(Records drawn from a dataset)
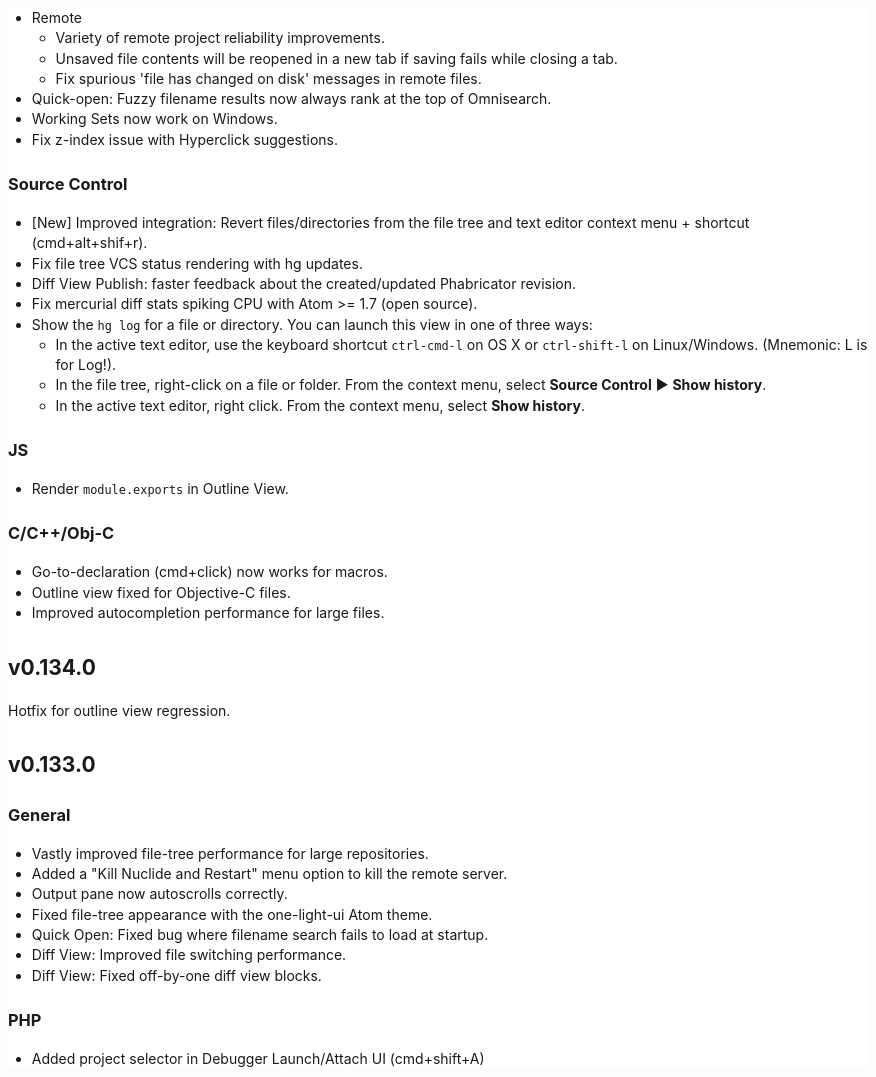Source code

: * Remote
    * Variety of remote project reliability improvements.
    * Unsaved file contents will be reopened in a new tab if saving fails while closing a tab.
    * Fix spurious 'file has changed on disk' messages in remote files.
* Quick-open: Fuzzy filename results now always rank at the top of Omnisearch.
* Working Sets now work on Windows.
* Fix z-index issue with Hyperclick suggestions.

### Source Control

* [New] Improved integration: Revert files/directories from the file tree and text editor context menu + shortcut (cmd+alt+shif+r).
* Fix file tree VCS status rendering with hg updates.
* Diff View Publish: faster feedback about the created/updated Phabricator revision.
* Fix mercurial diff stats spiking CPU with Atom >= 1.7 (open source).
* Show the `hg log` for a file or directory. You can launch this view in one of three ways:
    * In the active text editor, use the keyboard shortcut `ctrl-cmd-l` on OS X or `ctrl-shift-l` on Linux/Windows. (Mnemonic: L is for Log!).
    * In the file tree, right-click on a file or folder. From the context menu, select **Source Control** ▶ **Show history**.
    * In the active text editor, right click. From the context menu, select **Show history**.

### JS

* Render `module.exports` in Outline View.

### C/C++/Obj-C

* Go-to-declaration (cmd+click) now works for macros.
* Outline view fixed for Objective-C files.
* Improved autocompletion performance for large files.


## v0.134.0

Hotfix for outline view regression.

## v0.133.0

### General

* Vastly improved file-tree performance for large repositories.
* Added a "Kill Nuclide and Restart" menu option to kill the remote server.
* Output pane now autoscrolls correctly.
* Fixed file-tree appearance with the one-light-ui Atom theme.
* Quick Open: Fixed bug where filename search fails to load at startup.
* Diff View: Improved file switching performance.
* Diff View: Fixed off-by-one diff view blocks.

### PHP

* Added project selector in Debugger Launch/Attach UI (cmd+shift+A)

TASK GOAL
The entries are to be restated word for word, with pictures omitted.

PROBLEM SOLUTION
Source code

: * Remote
    * Variety of remote project reliability improvements.
    * Unsaved file contents will be reopened in a new tab if saving fails while closing a tab.
    * Fix spurious 'file has changed on disk' messages in remote files.
* Quick-open: Fuzzy filename results now always rank at the top of Omnisearch.
* Working Sets now work on Windows.
* Fix z-index issue with Hyperclick suggestions.

### Source Control

* [New] Improved integration: Revert files/directories from the file tree and text editor context menu + shortcut (cmd+alt+shif+r).
* Fix file tree VCS status rendering with hg updates.
* Diff View Publish: faster feedback about the created/updated Phabricator revision.
* Fix mercurial diff stats spiking CPU with Atom >= 1.7 (open source).
* Show the `hg log` for a file or directory. You can launch this view in one of three ways:
    * In the active text editor, use the keyboard shortcut `ctrl-cmd-l` on OS X or `ctrl-shift-l` on Linux/Windows. (Mnemonic: L is for Log!).
    * In the file tree, right-click on a file or folder. From the context menu, select **Source Control** ▶ **Show history**.
    * In the active text editor, right click. From the context menu, select **Show history**.

### JS

* Render `module.exports` in Outline View.

### C/C++/Obj-C

* Go-to-declaration (cmd+click) now works for macros.
* Outline view fixed for Objective-C files.
* Improved autocompletion performance for large files.


## v0.134.0

Hotfix for outline view regression.

## v0.133.0

### General

* Vastly improved file-tree performance for large repositories.
* Added a "Kill Nuclide and Restart" menu option to kill the remote server.
* Output pane now autoscrolls correctly.
* Fixed file-tree appearance with the one-light-ui Atom theme.
* Quick Open: Fixed bug where filename search fails to load at startup.
* Diff View: Improved file switching performance.
* Diff View: Fixed off-by-one diff view blocks.

### PHP

* Added project selector in Debugger Launch/Attach UI (cmd+shift+A)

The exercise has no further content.